The Meaning Behind It
Something I am working on myself is analyzing why I post something. I’ll post something on Instagram Stories and after a while just delete it because it would be something that doesn’t add anything to the conversation. But it helps me ask myself why I’m posting a certain thing. Is it just because I want attention or I want to make an impression? I feel like that’s where a lot of our need to post comes from. Are we overly sharing to compensate for something else? I know sometimes I overshare because I don’t know how to deal with something and it’s something I have to stop doing. Some situations are meant to be dealt privately and posting them online can actually be harmful.
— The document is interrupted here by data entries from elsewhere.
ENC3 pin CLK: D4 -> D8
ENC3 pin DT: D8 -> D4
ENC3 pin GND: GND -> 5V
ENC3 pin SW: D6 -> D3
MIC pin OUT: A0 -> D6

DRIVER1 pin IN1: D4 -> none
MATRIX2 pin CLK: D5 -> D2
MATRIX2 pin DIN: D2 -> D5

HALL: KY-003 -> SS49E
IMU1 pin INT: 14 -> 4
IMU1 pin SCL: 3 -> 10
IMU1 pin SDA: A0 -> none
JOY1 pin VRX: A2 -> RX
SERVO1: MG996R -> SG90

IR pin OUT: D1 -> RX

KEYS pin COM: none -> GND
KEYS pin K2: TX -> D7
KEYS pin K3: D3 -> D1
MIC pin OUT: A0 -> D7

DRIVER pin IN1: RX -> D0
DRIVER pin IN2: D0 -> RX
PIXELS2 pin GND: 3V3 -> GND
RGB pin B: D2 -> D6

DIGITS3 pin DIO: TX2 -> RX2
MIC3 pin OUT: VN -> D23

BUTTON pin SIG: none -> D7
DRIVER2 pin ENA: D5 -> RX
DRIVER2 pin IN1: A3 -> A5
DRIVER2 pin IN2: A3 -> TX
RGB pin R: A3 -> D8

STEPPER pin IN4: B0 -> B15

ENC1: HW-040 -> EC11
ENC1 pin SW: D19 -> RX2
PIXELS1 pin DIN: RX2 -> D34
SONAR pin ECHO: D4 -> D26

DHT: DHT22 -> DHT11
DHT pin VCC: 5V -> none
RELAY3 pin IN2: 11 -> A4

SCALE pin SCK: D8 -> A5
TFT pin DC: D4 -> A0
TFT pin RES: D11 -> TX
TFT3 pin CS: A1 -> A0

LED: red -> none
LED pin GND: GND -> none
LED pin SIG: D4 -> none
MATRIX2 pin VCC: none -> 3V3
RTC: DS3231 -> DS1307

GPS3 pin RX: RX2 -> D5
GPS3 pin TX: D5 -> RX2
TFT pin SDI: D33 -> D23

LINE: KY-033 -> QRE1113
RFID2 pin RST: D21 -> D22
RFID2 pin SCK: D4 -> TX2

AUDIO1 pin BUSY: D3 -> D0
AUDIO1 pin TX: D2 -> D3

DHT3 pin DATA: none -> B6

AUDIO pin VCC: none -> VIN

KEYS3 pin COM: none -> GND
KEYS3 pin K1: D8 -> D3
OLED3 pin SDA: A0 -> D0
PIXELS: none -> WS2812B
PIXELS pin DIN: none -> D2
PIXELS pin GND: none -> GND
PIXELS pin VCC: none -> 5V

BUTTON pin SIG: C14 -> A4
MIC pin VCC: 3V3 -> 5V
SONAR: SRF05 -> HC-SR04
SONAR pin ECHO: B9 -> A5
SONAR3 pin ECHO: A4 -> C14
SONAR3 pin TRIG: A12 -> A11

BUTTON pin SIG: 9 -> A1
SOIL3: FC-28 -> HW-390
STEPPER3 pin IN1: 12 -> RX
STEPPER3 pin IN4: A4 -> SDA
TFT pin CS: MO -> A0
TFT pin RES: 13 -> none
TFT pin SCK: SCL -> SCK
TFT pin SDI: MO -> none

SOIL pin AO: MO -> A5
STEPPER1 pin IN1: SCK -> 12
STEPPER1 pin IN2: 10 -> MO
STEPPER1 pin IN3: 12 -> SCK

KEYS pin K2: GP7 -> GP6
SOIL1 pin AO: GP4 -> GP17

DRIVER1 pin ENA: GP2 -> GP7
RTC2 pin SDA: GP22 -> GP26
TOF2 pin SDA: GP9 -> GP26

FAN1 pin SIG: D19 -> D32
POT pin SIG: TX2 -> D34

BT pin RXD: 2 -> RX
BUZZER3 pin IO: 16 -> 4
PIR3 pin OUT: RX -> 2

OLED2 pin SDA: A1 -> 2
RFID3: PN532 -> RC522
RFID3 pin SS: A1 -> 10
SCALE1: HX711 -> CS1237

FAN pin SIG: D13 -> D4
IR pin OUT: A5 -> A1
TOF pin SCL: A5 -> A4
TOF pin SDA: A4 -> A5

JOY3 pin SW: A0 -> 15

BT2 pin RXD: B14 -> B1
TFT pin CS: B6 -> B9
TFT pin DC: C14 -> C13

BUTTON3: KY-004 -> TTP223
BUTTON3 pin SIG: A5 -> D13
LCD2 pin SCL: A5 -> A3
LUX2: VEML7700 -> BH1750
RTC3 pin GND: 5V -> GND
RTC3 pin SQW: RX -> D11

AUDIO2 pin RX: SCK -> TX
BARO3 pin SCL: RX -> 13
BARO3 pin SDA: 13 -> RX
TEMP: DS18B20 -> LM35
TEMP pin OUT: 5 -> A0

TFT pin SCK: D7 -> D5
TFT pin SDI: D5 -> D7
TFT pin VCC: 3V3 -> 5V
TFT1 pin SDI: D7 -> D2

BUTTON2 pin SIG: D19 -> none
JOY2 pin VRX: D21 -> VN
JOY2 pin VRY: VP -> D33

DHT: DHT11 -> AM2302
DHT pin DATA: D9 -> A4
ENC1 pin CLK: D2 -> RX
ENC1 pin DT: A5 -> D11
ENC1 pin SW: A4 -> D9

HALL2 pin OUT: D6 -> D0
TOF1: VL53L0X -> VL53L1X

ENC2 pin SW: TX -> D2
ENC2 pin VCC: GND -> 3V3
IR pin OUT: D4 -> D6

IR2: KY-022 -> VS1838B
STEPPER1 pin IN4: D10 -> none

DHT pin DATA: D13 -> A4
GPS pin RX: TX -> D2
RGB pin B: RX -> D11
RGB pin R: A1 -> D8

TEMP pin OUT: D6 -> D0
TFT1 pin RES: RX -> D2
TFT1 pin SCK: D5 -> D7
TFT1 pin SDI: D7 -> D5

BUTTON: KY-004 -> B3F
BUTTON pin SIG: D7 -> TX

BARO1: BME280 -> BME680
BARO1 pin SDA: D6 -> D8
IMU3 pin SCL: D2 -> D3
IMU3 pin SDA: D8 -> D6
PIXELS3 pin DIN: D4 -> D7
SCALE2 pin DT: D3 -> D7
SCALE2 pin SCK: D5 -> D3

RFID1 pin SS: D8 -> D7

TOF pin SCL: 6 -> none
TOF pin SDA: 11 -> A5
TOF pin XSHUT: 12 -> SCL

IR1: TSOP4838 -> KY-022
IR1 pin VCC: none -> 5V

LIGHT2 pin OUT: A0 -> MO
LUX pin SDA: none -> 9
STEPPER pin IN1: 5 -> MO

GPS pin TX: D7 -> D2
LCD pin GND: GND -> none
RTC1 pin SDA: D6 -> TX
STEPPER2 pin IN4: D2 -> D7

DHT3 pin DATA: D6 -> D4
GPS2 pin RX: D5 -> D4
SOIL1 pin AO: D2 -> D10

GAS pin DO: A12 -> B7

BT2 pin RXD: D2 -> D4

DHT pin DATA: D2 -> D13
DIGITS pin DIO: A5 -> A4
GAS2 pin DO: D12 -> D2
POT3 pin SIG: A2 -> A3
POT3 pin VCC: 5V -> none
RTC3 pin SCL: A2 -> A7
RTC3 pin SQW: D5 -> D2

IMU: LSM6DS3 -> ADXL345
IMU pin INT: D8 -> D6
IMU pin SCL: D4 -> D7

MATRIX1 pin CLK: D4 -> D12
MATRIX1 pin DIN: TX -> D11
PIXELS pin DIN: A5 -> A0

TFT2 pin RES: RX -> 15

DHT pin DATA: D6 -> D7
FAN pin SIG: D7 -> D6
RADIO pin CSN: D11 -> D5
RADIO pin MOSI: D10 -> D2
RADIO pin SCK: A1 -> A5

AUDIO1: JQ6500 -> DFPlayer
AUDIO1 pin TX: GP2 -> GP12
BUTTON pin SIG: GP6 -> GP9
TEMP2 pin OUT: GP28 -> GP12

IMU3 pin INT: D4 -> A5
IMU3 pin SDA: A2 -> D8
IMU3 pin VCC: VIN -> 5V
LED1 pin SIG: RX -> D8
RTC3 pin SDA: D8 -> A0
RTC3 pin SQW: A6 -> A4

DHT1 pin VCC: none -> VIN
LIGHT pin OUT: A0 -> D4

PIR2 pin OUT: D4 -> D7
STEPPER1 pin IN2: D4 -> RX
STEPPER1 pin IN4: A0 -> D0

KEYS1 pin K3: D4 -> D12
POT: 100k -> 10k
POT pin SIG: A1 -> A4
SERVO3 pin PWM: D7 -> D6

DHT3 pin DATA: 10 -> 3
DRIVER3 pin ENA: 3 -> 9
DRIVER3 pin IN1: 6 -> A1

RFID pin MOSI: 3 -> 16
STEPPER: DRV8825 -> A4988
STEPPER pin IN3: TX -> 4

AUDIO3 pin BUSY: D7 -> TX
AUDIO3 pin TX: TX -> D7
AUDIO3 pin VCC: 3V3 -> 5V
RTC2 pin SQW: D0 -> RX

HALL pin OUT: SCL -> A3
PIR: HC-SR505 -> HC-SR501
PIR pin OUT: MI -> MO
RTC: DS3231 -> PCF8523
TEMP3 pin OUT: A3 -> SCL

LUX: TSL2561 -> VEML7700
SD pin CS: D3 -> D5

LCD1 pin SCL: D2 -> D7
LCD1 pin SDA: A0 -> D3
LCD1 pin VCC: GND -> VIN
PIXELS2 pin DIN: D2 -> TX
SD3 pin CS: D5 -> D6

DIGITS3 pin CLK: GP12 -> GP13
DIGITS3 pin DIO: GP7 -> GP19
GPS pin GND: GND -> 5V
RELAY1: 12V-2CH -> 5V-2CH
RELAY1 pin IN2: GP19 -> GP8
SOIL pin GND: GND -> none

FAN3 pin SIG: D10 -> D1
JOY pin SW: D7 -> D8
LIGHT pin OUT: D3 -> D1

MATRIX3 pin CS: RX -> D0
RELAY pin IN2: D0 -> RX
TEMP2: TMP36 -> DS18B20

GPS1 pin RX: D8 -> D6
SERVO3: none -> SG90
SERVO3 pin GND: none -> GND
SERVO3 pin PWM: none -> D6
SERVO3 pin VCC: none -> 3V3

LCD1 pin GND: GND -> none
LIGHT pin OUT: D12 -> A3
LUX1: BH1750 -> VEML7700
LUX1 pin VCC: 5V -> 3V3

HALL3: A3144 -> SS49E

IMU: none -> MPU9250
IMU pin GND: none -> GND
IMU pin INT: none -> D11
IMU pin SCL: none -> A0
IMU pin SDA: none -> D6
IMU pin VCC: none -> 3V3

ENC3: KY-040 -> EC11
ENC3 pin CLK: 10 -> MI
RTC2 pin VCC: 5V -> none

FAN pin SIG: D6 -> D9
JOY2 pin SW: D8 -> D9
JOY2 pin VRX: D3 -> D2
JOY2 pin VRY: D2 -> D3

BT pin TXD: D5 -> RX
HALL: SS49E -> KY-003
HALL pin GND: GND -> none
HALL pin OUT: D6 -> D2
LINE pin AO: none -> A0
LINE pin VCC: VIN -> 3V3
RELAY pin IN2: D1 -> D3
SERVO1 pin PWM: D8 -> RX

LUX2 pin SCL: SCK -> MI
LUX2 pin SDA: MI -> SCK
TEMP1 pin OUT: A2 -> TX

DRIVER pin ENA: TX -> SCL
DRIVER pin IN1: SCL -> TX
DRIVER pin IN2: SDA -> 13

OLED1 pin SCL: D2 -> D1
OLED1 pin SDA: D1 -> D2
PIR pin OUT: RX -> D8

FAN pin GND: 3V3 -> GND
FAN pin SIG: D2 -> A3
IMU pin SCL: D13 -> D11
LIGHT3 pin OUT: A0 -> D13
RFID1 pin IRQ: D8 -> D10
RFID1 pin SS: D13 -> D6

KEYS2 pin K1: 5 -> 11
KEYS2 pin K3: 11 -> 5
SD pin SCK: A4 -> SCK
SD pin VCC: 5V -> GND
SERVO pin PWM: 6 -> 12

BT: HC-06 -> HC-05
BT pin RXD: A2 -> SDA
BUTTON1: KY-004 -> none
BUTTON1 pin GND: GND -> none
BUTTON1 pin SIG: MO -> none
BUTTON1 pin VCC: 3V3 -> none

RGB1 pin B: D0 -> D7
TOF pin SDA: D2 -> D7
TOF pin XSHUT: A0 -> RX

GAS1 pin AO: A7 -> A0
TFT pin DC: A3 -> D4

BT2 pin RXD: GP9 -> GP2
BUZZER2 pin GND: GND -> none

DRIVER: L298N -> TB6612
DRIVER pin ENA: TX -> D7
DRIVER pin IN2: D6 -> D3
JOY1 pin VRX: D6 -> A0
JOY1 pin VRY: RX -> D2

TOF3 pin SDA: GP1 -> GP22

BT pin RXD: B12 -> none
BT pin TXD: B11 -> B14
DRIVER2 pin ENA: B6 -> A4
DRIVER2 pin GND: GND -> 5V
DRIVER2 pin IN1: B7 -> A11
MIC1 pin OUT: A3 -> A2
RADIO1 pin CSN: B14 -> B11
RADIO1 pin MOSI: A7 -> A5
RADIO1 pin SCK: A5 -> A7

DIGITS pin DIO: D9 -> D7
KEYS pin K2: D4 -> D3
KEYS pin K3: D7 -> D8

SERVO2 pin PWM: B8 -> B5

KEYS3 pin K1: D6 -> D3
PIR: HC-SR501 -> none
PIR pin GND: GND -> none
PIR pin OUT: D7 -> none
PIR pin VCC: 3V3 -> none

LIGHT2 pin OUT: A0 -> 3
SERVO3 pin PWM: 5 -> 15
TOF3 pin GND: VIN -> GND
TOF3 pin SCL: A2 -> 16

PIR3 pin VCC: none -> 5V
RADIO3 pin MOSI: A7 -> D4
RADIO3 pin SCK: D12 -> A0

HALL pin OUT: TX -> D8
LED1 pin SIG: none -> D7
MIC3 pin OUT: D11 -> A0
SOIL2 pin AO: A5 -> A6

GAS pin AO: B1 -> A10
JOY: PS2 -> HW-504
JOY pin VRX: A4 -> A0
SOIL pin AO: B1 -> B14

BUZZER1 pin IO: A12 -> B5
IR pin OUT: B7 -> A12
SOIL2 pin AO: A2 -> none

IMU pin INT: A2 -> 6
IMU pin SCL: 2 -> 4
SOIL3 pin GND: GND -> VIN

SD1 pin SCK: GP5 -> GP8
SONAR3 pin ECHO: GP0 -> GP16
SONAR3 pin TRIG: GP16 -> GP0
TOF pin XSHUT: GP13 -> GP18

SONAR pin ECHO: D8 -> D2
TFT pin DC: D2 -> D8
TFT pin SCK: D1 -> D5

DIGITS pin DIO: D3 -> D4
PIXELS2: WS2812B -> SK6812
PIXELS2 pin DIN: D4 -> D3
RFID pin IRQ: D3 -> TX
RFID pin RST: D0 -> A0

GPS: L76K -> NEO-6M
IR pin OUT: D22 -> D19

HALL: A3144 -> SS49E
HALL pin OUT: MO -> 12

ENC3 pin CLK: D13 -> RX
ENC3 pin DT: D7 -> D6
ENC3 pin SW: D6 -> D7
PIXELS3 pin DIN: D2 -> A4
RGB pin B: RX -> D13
People’s opinions will creep in and we will be dealing with the attention and not the problem.
Complexity is Fine
People will always have a gray area. There are too many experiences, situations, and emotions that happen. Regardless of how hard we try, we can never be always happy or always in an upset mood. It’s about having a healthy balance. When someone’s life seems to good to be true or someone being relatable becomes too much of a gimmick, it becomes easier to tell who is doing things for attention. Share your highs and your lows, but don’t overshare them. Transparency can show people they aren’t alone in their struggles. But if it gets to the point where people know way too much and you aren’t dealing with the root cause of your struggles, then it’s time to step back. Transparency isn’t bad. We all need to be and it’s important to see. But people shouldn’t know everything about our lives. We have to learn what is necessary to share and how much of it to share.
So what are we really sharing online? What are your thoughts?